Product attributes
Software attributes
Other attributes
BloombergGPT is a 50-billion parameter, decoder-only causal large language model (LLM) developed by Bloomberg and trained on a wide range of financial data to improve financial natural language processing (NLP) tasks. Introduced on March 30, 2023, the model is detailed in a paper written by Bloomberg researchers. BloombergGPT will assist in a range of financial NLP, including sentiment analysis, named entity recognition, news classification, and question answering. Additionally, the model will help provide new opportunities to apply data on the Bloomberg Terminal.
BloombergGPT was developed between Bloomberg's ML Product and Research group and its AI Engineering team. Researchers at the company combined financial data with general-purpose datasets to train BloombergGPT, drawing upon Bloomberg's existing data creation, collection, and curation resources, pulling from extensive financial data archives to build a 363 billion token dataset of English financial documents. This data was augmented by a 345 billion token public dataset to build a training corpus of over 700 billion tokens. The resulting model trained on a portion of this dataset has been validated on existing finance-specific NLP benchmarks, Bloomberg internal benchmarks, and broader NLP categories. Bloomberg reports the model outperforms existing open models of a similar size on financial tasks while exhibiting comparable or better performance for general NLP benchmarks.
"FinPile," BloombergGPT's training dataset, consists of a range of English financial documents, including news, filings, press releases, web-scraped financial documents, and social media drawn from the Bloomberg archives. These documents are augmented by public data widely used to train LLMs. The file dataset is roughly half finance-specific and half general-purpose. To improve the quality of the data, researchers de-duplicate each dataset. The table below shows a breakdown of the full training set used for BloombergGPT, including:
- The number of documents, expressed in units of 104
- The characters per document, "C/D"
- The number of characters, expressed in units of 108
- The number of characters per token
- The number of tokens, expressed in units of 108
- The percentage of overall tokens, "T%"
Financial data was sourced from the Bloomberg Terminal between March 1, 2007, and July 31, 2022. Generally, the quality and quantity of the data increase over this time range.

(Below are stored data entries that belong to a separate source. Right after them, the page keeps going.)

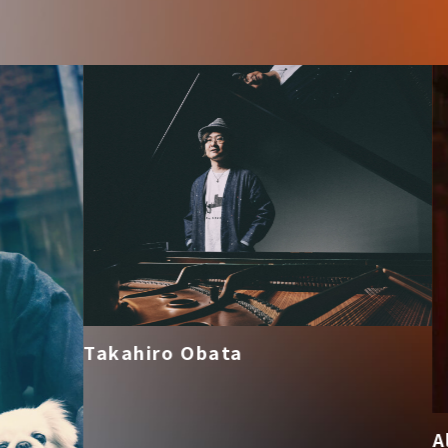
Takahiro Obata
Alis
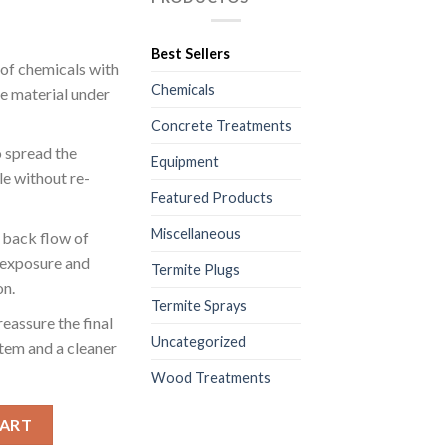
Best Sellers
 of chemicals with
Chemicals
he material under
Concrete Treatments
o spread the
Equipment
le without re-
Featured Products
Miscellaneous
r back flow of
 exposure and
Termite Plugs
on.
Termite Sprays
eassure the final
Uncategorized
stem and a cleaner
Wood Treatments
e Slab and Wall Treatments - 1 Pkg/100 Units - Size (1/2“) - $0.25
CART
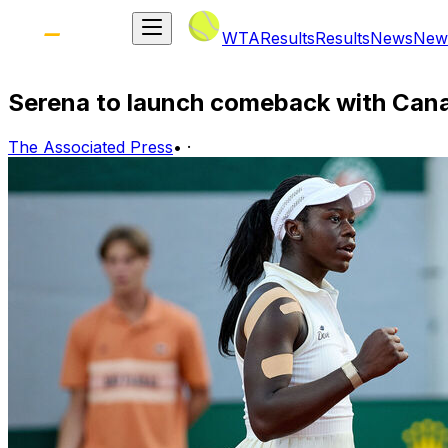
WTA
Results
Results
News
New
Serena to launch comeback with Can
The Associated Press
•
·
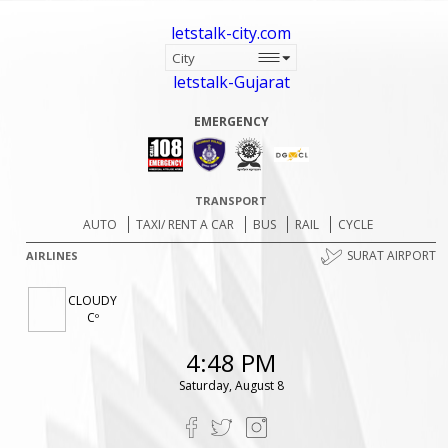
letstalk-city.com
letstalk-Gujarat
EMERGENCY
TRANSPORT
AUTO
TAXI/ RENT A CAR
BUS
RAIL
CYCLE
SURAT AIRPORT
AIRLINES
CLOUDY
Cº
4:48 PM
Saturday, August 8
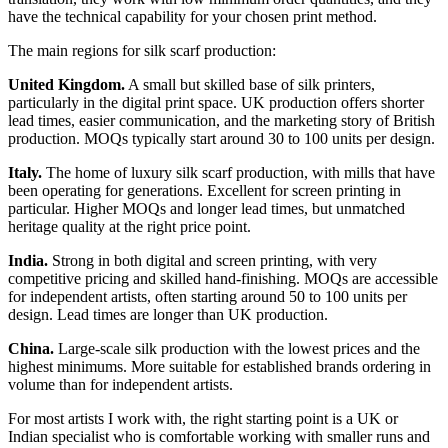
have the technical capability for your chosen print method.
The main regions for silk scarf production:
United Kingdom.
A small but skilled base of silk printers,
particularly in the digital print space. UK production offers shorter
lead times, easier communication, and the marketing story of British
production. MOQs typically start around 30 to 100 units per design.
Italy.
The home of luxury silk scarf production, with mills that have
been operating for generations. Excellent for screen printing in
particular. Higher MOQs and longer lead times, but unmatched
heritage quality at the right price point.
India.
Strong in both digital and screen printing, with very
competitive pricing and skilled hand-finishing. MOQs are accessible
for independent artists, often starting around 50 to 100 units per
design. Lead times are longer than UK production.
China.
Large-scale silk production with the lowest prices and the
highest minimums. More suitable for established brands ordering in
volume than for independent artists.
For most artists I work with, the right starting point is a UK or
Indian specialist who is comfortable working with smaller runs and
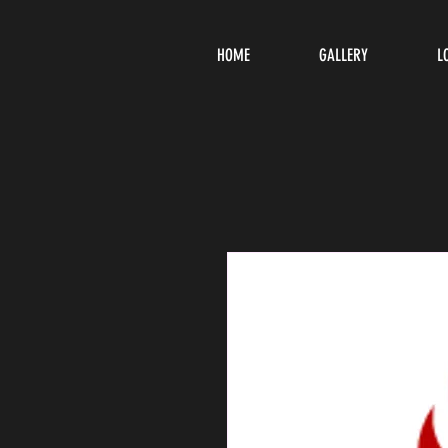
HOME
GALLERY
L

Three widely known and available public datasets were used:
- The Pile—an 825 GB open-source language modeling dataset from EleutherAI. The Pile has been used to train multiple LLMs, including GPT-Neo, GPT-J, and GPT-NeoX. It was used for BloombergGPT for its past success training models, the significant cleaning and pre-processing that has been performed on the dataset, and because it includes multiple domains and diverse data. The de-duplication process reduced the overall size of The Pile significantly.
- C4—The Colossal Crawled Corpus, a common dataset used to train LLMs. C4 and the Pile have some overlap, but C4 was cleaned and processed differently.
- Wikipedia—While both The Pile and C4 include previous copies of Wikipedia, Bloomberg researchers chose to include a more recent version of Wikipedia pages from July 1, 2022.
BloombergGPT is a decoder-only causal language model based on BLOOM. It contains seventy layers of transformer decoder blocks. Attention with Linear Biases (ALiBi) positional encoding is applied through additive biases at the self-attention component of the transformer network. Input token embeddings are tied to linear mapping before the final softmax (the last activation function of the neural network). The model has an additional layer normalization after token embeddings.
Upon release, BloombergGPT was evaluated on two broad categories of tasks, finance-specific and general-purpose. The finance-specific evaluation included a range of NLP tasks as well as model performance on Bloomberg tasks of interest drawn from the company's internal evaluation sets for sentiment analysis and named entity recognition. General-purpose tasks were drawn from existing benchmarks and group results, including BIG-bench Hard, Knowledge Assessments,
Reading Comprehension, and Linguistic Tasks.
The paper compares BloombergGPT to three similar models based on size, type of training data, performance, and access:
- GPT-NeoX
- OPT66B
- BLOOM176B
Results (shown in the table below) found BloombergGPT outperforming the other three models in finance-specific tasks and performing on par with them on general-purpose tasks. The model does not perform as well as GPT-3 on general-purpose tasks.